Coulson (Clark Gregg) and his team investigate two separate incidents of dead bodies levitating due to electrostatic shocks. Both victims were volunteer firemen for the same firehouse, who were sent to aid New York City during the Chitauri invasion (which took place in The Avengers). A third firefighter, Tony Diaz (Vincent Laresca), is exhibiting the same symptoms and nearly takes out the entire fire station. Meanwhile, Agent May (Ming-Na Wen) finds the cause of the firefighters’ infection: a Chitauri helmet that Diaz kept as a souvenir.
Once Simmons has a chance to investigate the bodies and the infection, she discovers that the virus spreads through electrostatic shocks. Her excitement wears off when she realizes that it can spread from person-to-person, she is infected, and there is no cure. They estimate that Jemma only has two hours to live, which is not enough time to find a cure. This terrible news is made worse by the order from HQ’s Agent Blake (Titus Welliver) to dump the “infected cargo.”
Leo Fitz (Iain De Caestecker) tries to comfort Jemma from the other side of the glass, and then yells at her due to his own crippling fear of losing her. When he realizes that this is not doing any good, he busts into the quarantine with the Chitauri helmet in the hopes it will help her derive an antiserum. When they think that they have failed, Jemma says her goodbyes, knocks Leo out, and prepares to jump out of the plane. The first thing Fitz notices when he wakes up is that the antiserum had actually worked, but Simmons jumps before he has the chance to tell her.

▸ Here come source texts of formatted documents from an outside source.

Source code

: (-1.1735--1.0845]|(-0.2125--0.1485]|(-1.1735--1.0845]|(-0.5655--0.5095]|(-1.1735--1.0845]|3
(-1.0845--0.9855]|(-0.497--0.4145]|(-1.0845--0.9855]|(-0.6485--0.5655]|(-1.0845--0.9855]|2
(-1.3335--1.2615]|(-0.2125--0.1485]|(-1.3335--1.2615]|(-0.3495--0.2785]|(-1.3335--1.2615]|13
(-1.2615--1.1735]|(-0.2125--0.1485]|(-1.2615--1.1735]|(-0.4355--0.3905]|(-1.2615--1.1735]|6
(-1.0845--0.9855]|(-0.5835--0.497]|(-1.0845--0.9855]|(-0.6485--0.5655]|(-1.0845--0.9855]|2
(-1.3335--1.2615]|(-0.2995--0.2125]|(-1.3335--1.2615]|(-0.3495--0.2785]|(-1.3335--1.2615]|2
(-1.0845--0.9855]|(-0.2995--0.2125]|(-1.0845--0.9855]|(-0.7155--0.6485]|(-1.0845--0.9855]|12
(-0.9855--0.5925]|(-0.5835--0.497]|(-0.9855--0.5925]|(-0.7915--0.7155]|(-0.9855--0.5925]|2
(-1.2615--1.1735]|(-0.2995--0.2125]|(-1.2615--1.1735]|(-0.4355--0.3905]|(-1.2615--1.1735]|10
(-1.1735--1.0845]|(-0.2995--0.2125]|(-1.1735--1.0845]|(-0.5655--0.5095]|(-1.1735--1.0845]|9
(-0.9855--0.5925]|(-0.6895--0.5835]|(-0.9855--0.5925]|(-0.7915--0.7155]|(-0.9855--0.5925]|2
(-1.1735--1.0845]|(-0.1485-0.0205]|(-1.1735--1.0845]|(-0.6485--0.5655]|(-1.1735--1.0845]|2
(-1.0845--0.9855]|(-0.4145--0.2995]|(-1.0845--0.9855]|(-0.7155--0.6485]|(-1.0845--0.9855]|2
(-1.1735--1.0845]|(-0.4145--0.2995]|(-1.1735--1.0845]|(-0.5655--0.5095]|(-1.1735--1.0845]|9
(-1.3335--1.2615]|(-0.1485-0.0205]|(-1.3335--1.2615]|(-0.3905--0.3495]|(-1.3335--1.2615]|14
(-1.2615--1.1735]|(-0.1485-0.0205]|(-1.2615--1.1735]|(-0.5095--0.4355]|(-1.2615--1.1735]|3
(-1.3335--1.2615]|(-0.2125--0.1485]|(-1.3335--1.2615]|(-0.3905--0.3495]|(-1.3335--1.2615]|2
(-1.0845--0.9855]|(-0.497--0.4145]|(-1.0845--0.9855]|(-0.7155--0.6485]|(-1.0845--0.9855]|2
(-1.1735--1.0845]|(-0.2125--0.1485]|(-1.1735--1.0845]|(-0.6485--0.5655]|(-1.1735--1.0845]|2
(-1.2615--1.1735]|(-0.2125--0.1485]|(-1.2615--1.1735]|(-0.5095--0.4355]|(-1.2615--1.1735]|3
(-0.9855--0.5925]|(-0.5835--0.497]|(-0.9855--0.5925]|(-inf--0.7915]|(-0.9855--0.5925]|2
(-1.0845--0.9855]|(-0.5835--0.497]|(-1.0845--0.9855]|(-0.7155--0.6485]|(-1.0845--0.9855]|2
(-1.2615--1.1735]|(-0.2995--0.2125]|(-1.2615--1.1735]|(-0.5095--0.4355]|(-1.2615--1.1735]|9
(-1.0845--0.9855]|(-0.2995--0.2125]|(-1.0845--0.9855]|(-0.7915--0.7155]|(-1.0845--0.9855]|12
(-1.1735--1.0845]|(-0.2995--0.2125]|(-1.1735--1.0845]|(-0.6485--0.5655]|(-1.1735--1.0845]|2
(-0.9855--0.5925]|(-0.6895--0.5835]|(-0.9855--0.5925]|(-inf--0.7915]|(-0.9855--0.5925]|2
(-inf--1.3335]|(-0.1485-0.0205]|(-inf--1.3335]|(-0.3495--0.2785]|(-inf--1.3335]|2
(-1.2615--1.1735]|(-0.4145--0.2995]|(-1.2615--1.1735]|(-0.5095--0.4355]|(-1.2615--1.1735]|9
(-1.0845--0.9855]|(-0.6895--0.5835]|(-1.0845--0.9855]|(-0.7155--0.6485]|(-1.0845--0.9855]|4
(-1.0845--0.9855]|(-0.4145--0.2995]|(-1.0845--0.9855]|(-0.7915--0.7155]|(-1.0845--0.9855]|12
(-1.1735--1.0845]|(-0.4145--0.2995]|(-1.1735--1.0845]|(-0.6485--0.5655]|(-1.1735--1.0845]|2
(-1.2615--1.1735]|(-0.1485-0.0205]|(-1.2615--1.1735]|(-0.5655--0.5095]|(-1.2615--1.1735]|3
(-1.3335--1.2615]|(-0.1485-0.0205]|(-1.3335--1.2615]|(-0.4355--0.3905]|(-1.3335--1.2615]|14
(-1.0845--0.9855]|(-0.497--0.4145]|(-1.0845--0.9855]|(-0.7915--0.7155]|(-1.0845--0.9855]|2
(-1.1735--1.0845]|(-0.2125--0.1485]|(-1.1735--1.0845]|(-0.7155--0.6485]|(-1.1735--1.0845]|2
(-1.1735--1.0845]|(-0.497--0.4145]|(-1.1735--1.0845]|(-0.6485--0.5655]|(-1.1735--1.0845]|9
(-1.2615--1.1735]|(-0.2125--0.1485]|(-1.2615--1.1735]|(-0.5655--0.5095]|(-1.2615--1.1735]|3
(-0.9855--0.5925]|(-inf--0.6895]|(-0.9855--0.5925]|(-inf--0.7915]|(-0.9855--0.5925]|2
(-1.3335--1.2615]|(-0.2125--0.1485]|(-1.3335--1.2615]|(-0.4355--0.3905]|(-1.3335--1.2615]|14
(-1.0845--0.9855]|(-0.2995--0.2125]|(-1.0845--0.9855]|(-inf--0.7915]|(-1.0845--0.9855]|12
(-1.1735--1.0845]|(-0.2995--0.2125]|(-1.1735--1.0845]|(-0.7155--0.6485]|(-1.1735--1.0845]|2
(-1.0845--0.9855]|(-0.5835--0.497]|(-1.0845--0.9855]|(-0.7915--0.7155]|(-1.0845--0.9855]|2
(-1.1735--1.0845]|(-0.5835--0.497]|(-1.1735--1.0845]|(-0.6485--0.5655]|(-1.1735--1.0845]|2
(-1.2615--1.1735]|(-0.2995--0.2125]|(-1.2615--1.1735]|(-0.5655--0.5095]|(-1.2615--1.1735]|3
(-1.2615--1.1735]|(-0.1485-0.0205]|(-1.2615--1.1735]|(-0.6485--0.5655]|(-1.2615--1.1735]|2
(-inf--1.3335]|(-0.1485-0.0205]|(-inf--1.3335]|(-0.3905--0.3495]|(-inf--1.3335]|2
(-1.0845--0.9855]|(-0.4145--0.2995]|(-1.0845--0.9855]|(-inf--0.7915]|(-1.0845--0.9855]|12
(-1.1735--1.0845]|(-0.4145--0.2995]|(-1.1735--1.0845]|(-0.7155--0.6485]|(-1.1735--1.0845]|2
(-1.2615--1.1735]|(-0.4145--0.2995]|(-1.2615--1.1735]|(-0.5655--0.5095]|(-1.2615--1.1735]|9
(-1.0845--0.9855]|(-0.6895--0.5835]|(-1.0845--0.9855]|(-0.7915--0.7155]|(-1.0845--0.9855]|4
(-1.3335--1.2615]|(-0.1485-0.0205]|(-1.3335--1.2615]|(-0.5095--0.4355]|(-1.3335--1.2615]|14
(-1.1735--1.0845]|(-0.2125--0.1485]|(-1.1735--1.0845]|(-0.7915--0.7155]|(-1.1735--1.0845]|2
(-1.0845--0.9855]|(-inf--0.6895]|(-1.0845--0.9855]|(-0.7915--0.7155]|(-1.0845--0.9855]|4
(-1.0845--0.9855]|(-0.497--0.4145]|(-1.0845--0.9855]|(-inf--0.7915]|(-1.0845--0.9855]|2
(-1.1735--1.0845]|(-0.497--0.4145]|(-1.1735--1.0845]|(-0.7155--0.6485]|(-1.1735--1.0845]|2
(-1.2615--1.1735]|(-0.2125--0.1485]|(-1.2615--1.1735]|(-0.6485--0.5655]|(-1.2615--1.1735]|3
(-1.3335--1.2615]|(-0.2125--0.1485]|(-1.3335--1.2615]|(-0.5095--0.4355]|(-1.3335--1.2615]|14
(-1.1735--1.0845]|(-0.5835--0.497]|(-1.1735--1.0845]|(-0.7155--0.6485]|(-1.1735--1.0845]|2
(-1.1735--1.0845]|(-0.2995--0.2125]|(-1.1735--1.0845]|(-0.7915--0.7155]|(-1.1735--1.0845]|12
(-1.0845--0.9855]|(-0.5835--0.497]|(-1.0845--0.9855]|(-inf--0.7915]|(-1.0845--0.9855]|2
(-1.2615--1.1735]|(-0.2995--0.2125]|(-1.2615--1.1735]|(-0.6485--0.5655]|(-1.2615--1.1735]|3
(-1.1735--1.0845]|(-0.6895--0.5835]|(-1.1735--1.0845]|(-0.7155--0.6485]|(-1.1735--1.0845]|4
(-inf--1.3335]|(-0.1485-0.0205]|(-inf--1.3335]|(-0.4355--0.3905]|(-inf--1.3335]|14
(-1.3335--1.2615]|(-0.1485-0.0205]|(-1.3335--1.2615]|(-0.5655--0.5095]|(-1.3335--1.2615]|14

Throughout the episode it seems as though Simmons will find a cure and survive, but as soon as she jumps, her death seems real. This would be a devastating hit to the S.H.I.E.L.D. team and to the audience, who cannot get enough of FitzSimmons. However, Agent Ward (Brett Dalton) is not going to let a 30,000-foot drop take one of his own. He dives out after Jemma, saving her life. When she is back on the plane, Coulson yells at her for being stupid enough to jump, but ensures that she knows he cares. Fitz, of course, takes her near-death the hardest; he feels terribly guilty that he did not save her himself, but Jemma isn’t phased by it, she still sees him as a hero.
When Coulson isn’t investigating the virus or looking out for his team, he is worrying about his own health. He knows that when Loki killed him, he was out for much longer than the eight seconds that S.H.I.E.L.D. claims. This anxiety prompts his request for a physical three months early. After keeping his concern to himself, he admits to May that he has felt different since his death. But death is bound to change a man; he doesn’t just feel different, he is different. Something he quickly embraces when he ignores Agent Blake’s orders and threats.
Fun fact: When Coulson is on the treadmill for his physical, it is the first time he is ever seen without a suit (That includes all of the movies and the show!).
Agents of S.H.I.E.L.D. seems to have finally hit its stride. Hopefully the show will continue this trend of exemplary storytelling and keen dialogue.